- PASSAGE PROVIDED
# Vote for your favorite design of the past 12 months.



## Soul boy 68 (Sep 8, 2013)

Most of these cars I have featured as car of the day or you may have not seen images of them, if so then a Google search will reveal them and then you can decide. These past 12 months have turned up some superb car designs, be they production ready models or simply concepts. Choosing the best design won't be easy so that's where you Detailing world members come in. So go ahead and pick your best design. Some of you may wonder where are the three big German brands? Well I didn't think that design wise they have moved on far enough and the cars I have posted on this poll deserve to be here.


----------



## svended (Oct 7, 2011)

The Skoda Superb was a little off (renders anyway) but the actual vehicle getting released in september is better IMO.


----------



## Soul boy 68 (Sep 8, 2013)

svended said:


> The Skoda Superb was a little off but the actual vehicle getting released in september is better IMO.


Does look good doesn't it? It's up against some stiff competition so will be interesting to see how it fairs.


----------



## Kerr (Mar 27, 2012)

It's hard to compare best designs, for me, when putting a hatch against a super car.

I've gone for the Ferrari as it excites me as a car. A few other cars there that I really like including the Nissan Sway. It's a really modern and different design, but I'd always want the Ferrari more. Not sure that is purely because it is the best design though.


----------



## svended (Oct 7, 2011)

Soul boy 68 said:


> Does look good doesn't it? It's up against some stiff competition so will be interesting to see how it fairs.


Configurator (in German, but right click and change to English) for the new Superb.

http://skoda-cc.cloudapp.net/deu/deu/de-de


----------



## muzzer (Feb 13, 2011)

I went for the xf, i prefer the octavia to the superb but as for the Ferrari, just leaves me cold. The last Ferrari i saw that i desperately wanted, other than the LaFerrari was the F12 but each to their own i guess


----------



## SBM (Jul 4, 2013)

Nissan Sway - would chop the Juke in for one of these tomorrow :thumb::argie:


----------



## Dougnorwich (Jun 27, 2014)

Shocked myself here but the ford gt


----------



## DJ X-Ray (Sep 2, 2012)

Ferrari.

Dat curvature&#55357;&#56845;&#55357;&#56845;&#55357;&#56845;&#55357;&#56845;


----------



## Soul boy 68 (Sep 8, 2013)

Dougnorwich said:


> Shocked myself here but the ford gt


What in particular has shocked you fella?


----------



## transtek (Mar 2, 2007)

XC90, can't beat Swedish design for interiors and so much more individual than any of the competition.


----------



## andy665 (Nov 1, 2005)

XC90 - a leap forward rather than an over cautious evolution of existing model combined with an incredibly clever engine architecture range and a genuinely great interior where the "less is more" approach has been fully embraced


----------



## Rowan83 (Aug 21, 2007)

Agree on the XC90, looks awesome... But expensive.


----------



## Summit Detailing (Oct 9, 2006)

transtek said:


> XC90, can't beat Swedish design for interiors and so much more individual than any of the competition.





andy665 said:


> XC90 - a leap forward rather than an over cautious evolution of existing model combined with an incredibly clever engine architecture range and a genuinely great interior where the "less is more" approach has been fully embraced


^^^This:thumb:


----------



## SPARTAN (Nov 20, 2014)

- DATASET RECORDS
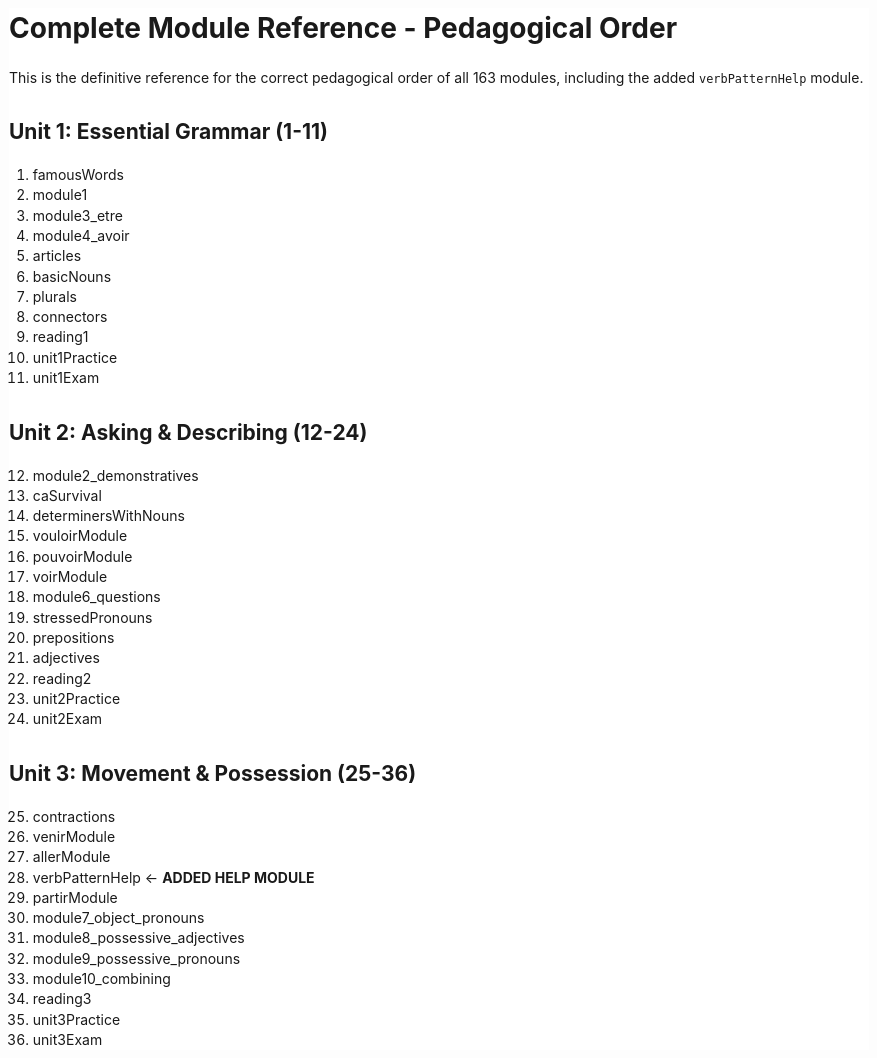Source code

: # Complete Module Reference - Pedagogical Order

This is the definitive reference for the correct pedagogical order of all 163 modules, including the added `verbPatternHelp` module.

## Unit 1: Essential Grammar (1-11)

1. famousWords
2. module1
3. module3_etre
4. module4_avoir
5. articles
6. basicNouns
7. plurals
8. connectors
9. reading1
10. unit1Practice
11. unit1Exam

## Unit 2: Asking & Describing (12-24)

12. module2_demonstratives
13. caSurvival
14. determinersWithNouns
15. vouloirModule
16. pouvoirModule
17. voirModule
18. module6_questions
19. stressedPronouns
20. prepositions
21. adjectives
22. reading2
23. unit2Practice
24. unit2Exam

## Unit 3: Movement & Possession (25-36)

25. contractions
26. venirModule
27. allerModule
28. verbPatternHelp ← **ADDED HELP MODULE**
29. partirModule
30. module7_object_pronouns
31. module8_possessive_adjectives
32. module9_possessive_pronouns
33. module10_combining
34. reading3
35. unit3Practice
36. unit3Exam
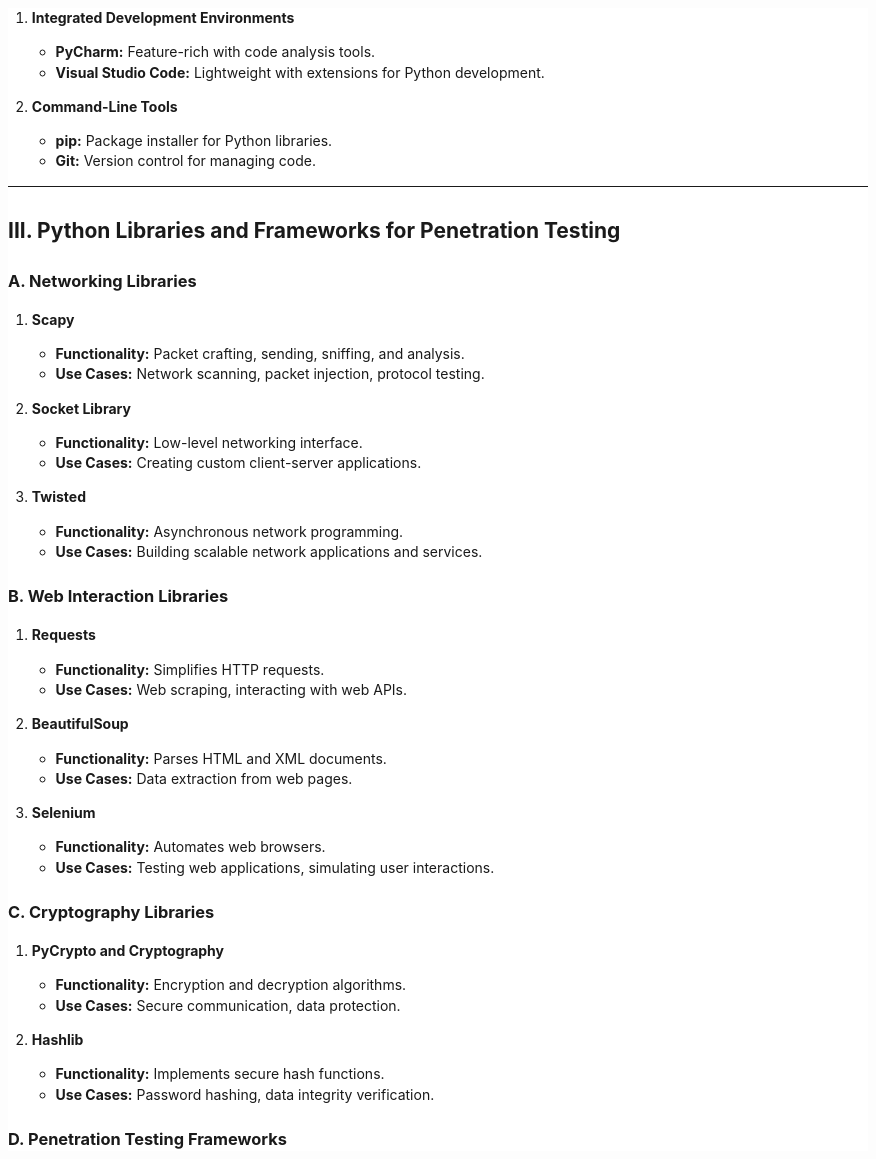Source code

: 1. **Integrated Development Environments**
    
    - **PyCharm:** Feature-rich with code analysis tools.
    - **Visual Studio Code:** Lightweight with extensions for Python development.
2. **Command-Line Tools**
    
    - **pip:** Package installer for Python libraries.
    - **Git:** Version control for managing code.

---

## **III. Python Libraries and Frameworks for Penetration Testing**

### **A. Networking Libraries**

1. **Scapy**
    
    - **Functionality:** Packet crafting, sending, sniffing, and analysis.
    - **Use Cases:** Network scanning, packet injection, protocol testing.
2. **Socket Library**
    
    - **Functionality:** Low-level networking interface.
    - **Use Cases:** Creating custom client-server applications.
3. **Twisted**
    
    - **Functionality:** Asynchronous network programming.
    - **Use Cases:** Building scalable network applications and services.

### **B. Web Interaction Libraries**

1. **Requests**
    
    - **Functionality:** Simplifies HTTP requests.
    - **Use Cases:** Web scraping, interacting with web APIs.
2. **BeautifulSoup**
    
    - **Functionality:** Parses HTML and XML documents.
    - **Use Cases:** Data extraction from web pages.
3. **Selenium**
    
    - **Functionality:** Automates web browsers.
    - **Use Cases:** Testing web applications, simulating user interactions.

### **C. Cryptography Libraries**

1. **PyCrypto and Cryptography**
    
    - **Functionality:** Encryption and decryption algorithms.
    - **Use Cases:** Secure communication, data protection.
2. **Hashlib**
    
    - **Functionality:** Implements secure hash functions.
    - **Use Cases:** Password hashing, data integrity verification.

### **D. Penetration Testing Frameworks**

- TASK INSTRUCTIONS
(1) Reproduce the lines of the listing verbatim, from the line containing "1. **Integrated Development Environments**" through the end of the listing, both included.
(2) Continue the car design poll thread from the point where it stops.

- EXERCISE RESPONSES
(1)
: 1. **Integrated Development Environments**
    
    - **PyCharm:** Feature-rich with code analysis tools.
    - **Visual Studio Code:** Lightweight with extensions for Python development.
2. **Command-Line Tools**
    
    - **pip:** Package installer for Python libraries.
    - **Git:** Version control for managing code.

---

## **III. Python Libraries and Frameworks for Penetration Testing**

### **A. Networking Libraries**

1. **Scapy**
    
    - **Functionality:** Packet crafting, sending, sniffing, and analysis.
    - **Use Cases:** Network scanning, packet injection, protocol testing.
2. **Socket Library**
    
    - **Functionality:** Low-level networking interface.
    - **Use Cases:** Creating custom client-server applications.
3. **Twisted**
    
    - **Functionality:** Asynchronous network programming.
    - **Use Cases:** Building scalable network applications and services.

### **B. Web Interaction Libraries**

1. **Requests**
    
    - **Functionality:** Simplifies HTTP requests.
    - **Use Cases:** Web scraping, interacting with web APIs.
2. **BeautifulSoup**
    
    - **Functionality:** Parses HTML and XML documents.
    - **Use Cases:** Data extraction from web pages.
3. **Selenium**
    
    - **Functionality:** Automates web browsers.
    - **Use Cases:** Testing web applications, simulating user interactions.

### **C. Cryptography Libraries**

1. **PyCrypto and Cryptography**
    
    - **Functionality:** Encryption and decryption algorithms.
    - **Use Cases:** Secure communication, data protection.
2. **Hashlib**
    
    - **Functionality:** Implements secure hash functions.
    - **Use Cases:** Password hashing, data integrity verification.

### **D. Penetration Testing Frameworks**

(2)
I've gone for the new MX5 but then I would as I just love these little Roadsters.

My current toy is the mk3 version and always look forward to those sunny days when I can drop the hood and give it a blast.


----------



## Soul boy 68 (Sep 8, 2013)

It's early days I know but so far it's a really close poll with no run away leader.


----------



## Bristle Hound (May 31, 2009)

Another vote for Ferrari here :thumb:


----------



## Rayaan (Jun 1, 2014)

Went for the Ford GT. Nothing else in the list really that gets me excited. 

Ferrari - looks too similiar to the 458 and although it does look good, they could have gone bonkers on it. 

Mazda MX5 - Too "hairdresser" for me Im afraid. Its too dinky giving the impression of a girls car.

Ford GT - I really like it, from every angle! It almost reminds me of a Saleen S7. 

Jaguar XF - I like how it looks from the front but thats it and even then, its the top spec one. I think someone dropped a bollock when they were doing the rear. Its not cohesive, kind of like a great designer had a go at the front and then the rear was done by an apprentice. Too similiar to the XE too, where have the days gone when different models actually looked different in a brand.

DBX - Worst Aston Design in years, enough said. Its a breed between a DB9 and some SUV resulting in a weird crossover

Mclaren - Looks good but not really a design piece. Few details here and there are odd.

Bentley EXP - Not bad, Awkward headlights but that interior is quite special. 

Nissan Sway - Cant really describe this one. I dont think its ugly, yet I dont think its beautiful either. Hats off to them if they actually make it without changing anything though.

Skoda Superb - Just no. Cant see where the design element is. It just looks like a car a kid draws when he's in year 4.

Volvo XC90 - I like the front, thor's hammer looks quite cool. Rear ruins it for me, too reminiscent of Volvo estates. I feel like they could have made the rear sleeker instead of the chunky look at the back. Nevertheless, I would buy if they offered a decent V6 Petrol. The 2.0l 4 pots dont do it for me Im afraid.


----------



## SPARTAN (Nov 20, 2014)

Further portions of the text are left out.